Write the next few paragraphs of the article on the IED Interrogation Arm for the RG-31 and Husky, picking up after its final sentence.

## PASSAGE PROVIDED
┄┄┄┄┄┄┄┄┄┄┄┄┄┄┄┄┄┄┄┄

An IED Interrogation Arm for the RG-31 and Husky vehicles has been developed by the Night Vision and Electronic Sensors Directorate, part of the Army Research, Development and Engineering Command.
NV&ESD Team Leader Larry Jackson said there are several vehicles currently used for route clearance missions, including the Buffalo Mine Protected Vehicle. But, he said, demand for the Buffalo is very high.
"The word we got back from theater is that Soldiers often don't have the Buffalos when they need them," he said. "The vehicle is in high demand, and there just aren't enough of them."
In collaboration with the team at NV&ESD, discussions began for a new technology that could help teams interrogate IEDs and be quickly developed and fielded.
"We said we would like to provide a similar arm capability to vehicles such as the Husky and the RG-31 which were being used in security missions but had no arm attachment that would allow for IED interrogation," Jackson said.
The new arm, which was initially fielded in Iraq in May 2007 and Afghanistan in July 2007, is designed as an independent component. It is able to be attached to existing vehicles already in theater. Additionally, the arm is lightweight, easily mounted and repaired, easy to use and significantly less expensive than the Buffalo, Jackson said.
Stephen H. Bennett , a mechanical engineer with NV&ESD, was present in Iraq last spring to support deployment of the new arm. He reports a positive reaction to the technology.
"The feedback has been positive, and the troops like it," he said.
As the Interrogation Arm continues to be refined, there is constant communication with the Soldiers on the ground, providing engineers with first-hand guidance on functional improvements, Jackson said.

┄┄┄┄┄┄┄┄┄┄┄┄┄┄┄┄┄┄┄┄

## COLLECTED MATERIAL
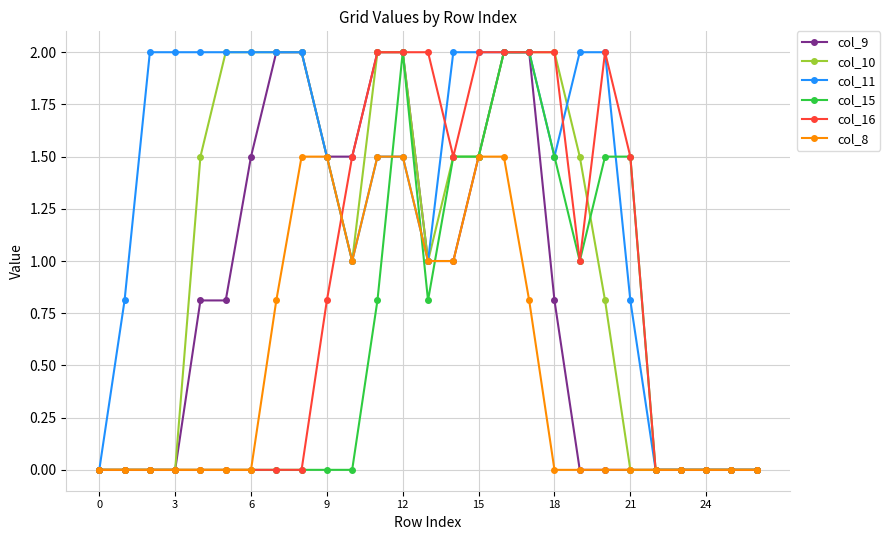

Which series has the largest total across all categories?

col_11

┄┄┄┄┄┄┄┄┄┄┄┄┄┄┄┄┄┄┄┄

## WRITTEN RESPONSE
It was as a result of this ongoing collaboration with the Soldiers who use the arm that functional advancements were made, including the ability to examine hard-to-reach areas behind guard rails.
"We got this information back from the theater and realized we needed to put a pivot point in the middle of the arm so that if there is a guard rail, you can reach out and dip down behind to do the interrogation," Jackson said.
After initial fielding in both Iraq and Afghanistan, additional Interrogation Arm units have been ordered for use in theater, and NV&ESD has been working with Program Manager Countermine to feed the continually growing demand.
"We have been asked to adapt it to different vehicles and we are getting more and more applications in the field," said Jackson.
After 28 years as a civilian engineer for the U.S. Army, Jackson continues to take satisfaction in knowing his work helps to protect our troops.
"The satisfaction of getting this piece of equipment into theater where it is helping to save Soldiers' lives is very rewarding," he said. "For me, this has been the most satisfying project I have worked on in my career."
"There is a satisfying feeling you get when you design something that makes a significant difference," Bennett said.